**Prompt:**
Repeat exactly, and only, the lines of the entries below from the one with "line: (1134, 1220) -> (843, 811), removed" through the one with "line: (1547, 1246) -> (1206, 764), removed", both ends included.
Dataset records Start Marker
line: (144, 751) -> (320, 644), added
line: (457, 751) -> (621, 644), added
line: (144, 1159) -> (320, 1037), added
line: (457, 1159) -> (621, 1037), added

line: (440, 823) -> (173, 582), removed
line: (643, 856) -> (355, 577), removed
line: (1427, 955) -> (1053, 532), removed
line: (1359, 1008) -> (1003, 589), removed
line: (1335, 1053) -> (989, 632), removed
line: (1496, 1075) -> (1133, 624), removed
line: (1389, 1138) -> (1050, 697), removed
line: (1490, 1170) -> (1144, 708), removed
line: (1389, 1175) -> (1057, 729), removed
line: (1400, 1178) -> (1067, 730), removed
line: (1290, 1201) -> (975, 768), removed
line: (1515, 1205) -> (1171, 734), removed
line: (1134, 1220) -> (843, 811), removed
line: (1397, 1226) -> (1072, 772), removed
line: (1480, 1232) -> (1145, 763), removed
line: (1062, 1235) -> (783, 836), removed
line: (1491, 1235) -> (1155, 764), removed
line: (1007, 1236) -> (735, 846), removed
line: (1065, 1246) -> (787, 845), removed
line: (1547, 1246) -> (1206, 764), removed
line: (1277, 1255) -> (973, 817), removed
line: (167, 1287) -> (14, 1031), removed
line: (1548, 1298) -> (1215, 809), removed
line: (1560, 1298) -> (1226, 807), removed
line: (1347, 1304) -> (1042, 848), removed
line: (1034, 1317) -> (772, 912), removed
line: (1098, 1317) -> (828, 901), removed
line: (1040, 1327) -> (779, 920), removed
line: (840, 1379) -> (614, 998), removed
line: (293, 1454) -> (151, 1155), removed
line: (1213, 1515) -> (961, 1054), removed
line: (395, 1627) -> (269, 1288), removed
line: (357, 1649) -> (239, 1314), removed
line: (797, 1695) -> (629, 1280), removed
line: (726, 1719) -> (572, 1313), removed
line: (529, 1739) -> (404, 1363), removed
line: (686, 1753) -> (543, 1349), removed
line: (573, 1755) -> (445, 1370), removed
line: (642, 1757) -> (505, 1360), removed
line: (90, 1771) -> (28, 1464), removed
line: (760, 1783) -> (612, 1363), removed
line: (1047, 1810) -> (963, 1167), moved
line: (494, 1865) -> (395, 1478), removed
Dataset records End Marker
**Expected output:**
line: (1134, 1220) -> (843, 811), removed
line: (1397, 1226) -> (1072, 772), removed
line: (1480, 1232) -> (1145, 763), removed
line: (1062, 1235) -> (783, 836), removed
line: (1491, 1235) -> (1155, 764), removed
line: (1007, 1236) -> (735, 846), removed
line: (1065, 1246) -> (787, 845), removed
line: (1547, 1246) -> (1206, 764), removed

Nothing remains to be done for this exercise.